I prowled farther along the coastline, inhaling deeply. Lance and Torrent followed at a respectful distance, Torrent slipping into the shadows to travel more easily where his ruined legs wouldn’t hold him back. My companions let me slip back into my zone of concentration.

That was better. I couldn’t have explained the smell I was tracking anyway.

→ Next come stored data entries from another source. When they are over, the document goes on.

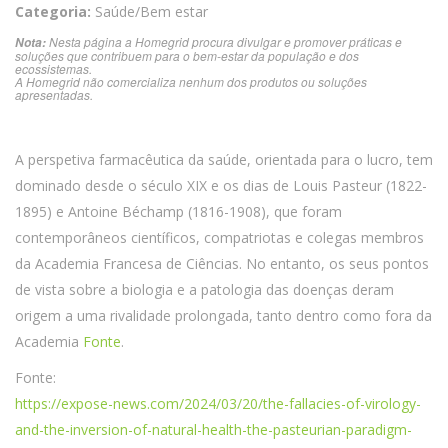
Categoria:
Saúde/Bem estar
Nesta página a Homegrid procura divulgar e promover práticas e
Nota:
soluções que contribuem para o bem-estar da população e dos
ecossistemas.
A Homegrid não comercializa nenhum dos produtos ou soluções
apresentadas.
A perspetiva farmacêutica da saúde, orientada para o lucro, tem
dominado desde o século XIX e os dias de Louis Pasteur (1822-
1895) e Antoine Béchamp (1816-1908), que foram
contemporâneos científicos, compatriotas e colegas membros
da Academia Francesa de Ciências. No entanto, os seus pontos
de vista sobre a biologia e a patologia das doenças deram
origem a uma rivalidade prolongada, tanto dentro como fora da
Academia
Fonte
.
Fonte:
https://expose-news.com/2024/03/20/the-fallacies-of-virology-
and-the-inversion-of-natural-health-the-pasteurian-paradigm-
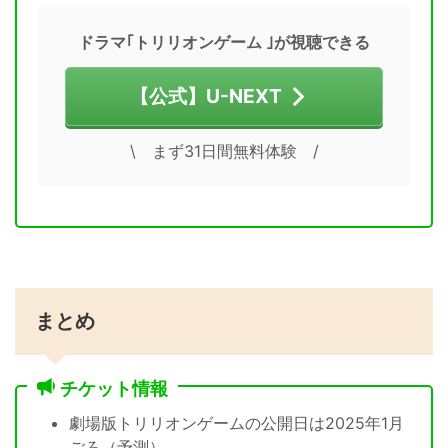
ドラマ｢トリリオンゲーム ｣が視聴できる
【公式】U-NEXT
\ まず31日間無料体験 /
まとめ
チケット情報
劇場版トリリオンゲームの公開日は2025年1月
ごろ（予測）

After several minutes of walking and pausing to lean closer to various spots on the ground, a sharper tendril of the odor reached my nose. I jerked around and spotted a scattering of bones in a notch between two of the rocks. As I bent to examine them, the scent grew even thicker, solidifying my certainty.

A jolt of memory passed through me—snatching a silvery body out of the water, digging my gargoyle teeth into its juicy flesh. A fish. It was a particular type of fish I’d found especially delicious and also enjoyable to catch.

Spinning, I caught a brief glimpse of a silvery body flashing amid the strands of seaweed farther from the shore. I’d only discovered them because I needed to do my hunting so far from human sight. They seemed to be particularly shy of people—I’d never noticed them when I’d lurked in mortal-made harbors.

But they were definitely an ocean fish. Why had I smelled them up in the mountains of Utah?

One of the shadowkind staying there must have brought them—for a snack or some other purpose? It would have had to be for one of the leaders, wouldn’t it? I couldn’t imagine them giving leave for their underlings—the ones supporting them of their free will and the ones they’d ensorcelled into helping them—to wander off to the ocean just to hunt down a particular delicacy to consume on their own.

Why hadn’t the boss gone down to the ocean himself and simply had his meals there? Had it been difficult for him to make the trip? Had he enjoyed ordering his minions to do his bidding?

None of this made any particular sense to me. But I knew that this ocean was the same ocean as on the western side of the United States, the one by the beach of Rollick’s hotel. It wouldn’t have been too long an expedition from the mountain camp to reach the right waters if this sort of fish lived on both sides of the sea.

“One of the fiends from the camp was bringing fish from the ocean up to the lake,” I said to my companions. “They couldn’t have stayed alive there. I assume they were to eat. I don’t know if the being that requested them needs them or not… but maybe we can assume it wouldn’t go too far inland, if it prefers that meal so much?”

Torrent reappeared, picking up one of the bones I’d seen. “We have another piece of data to work with, anyway,” he said. “Can you catch one of those fish for me now? Without killing it, if you can, since there’s no need. I’d like to see exactly what it is so I’ll recognize it in the future in living form as well as post-meal.”

My renewed sense of purpose wrapped around me, lifting my spirits. Just for that moment, I could believe that I might deserve the chance to earn back Quinn’s trust after all. I was defending her in my own way, with every possible effort I could put toward keeping her safe, no matter how far from her I was.

“Give me a minute,” I told Torrent, and launched myself over the ocean with a flap of my wings.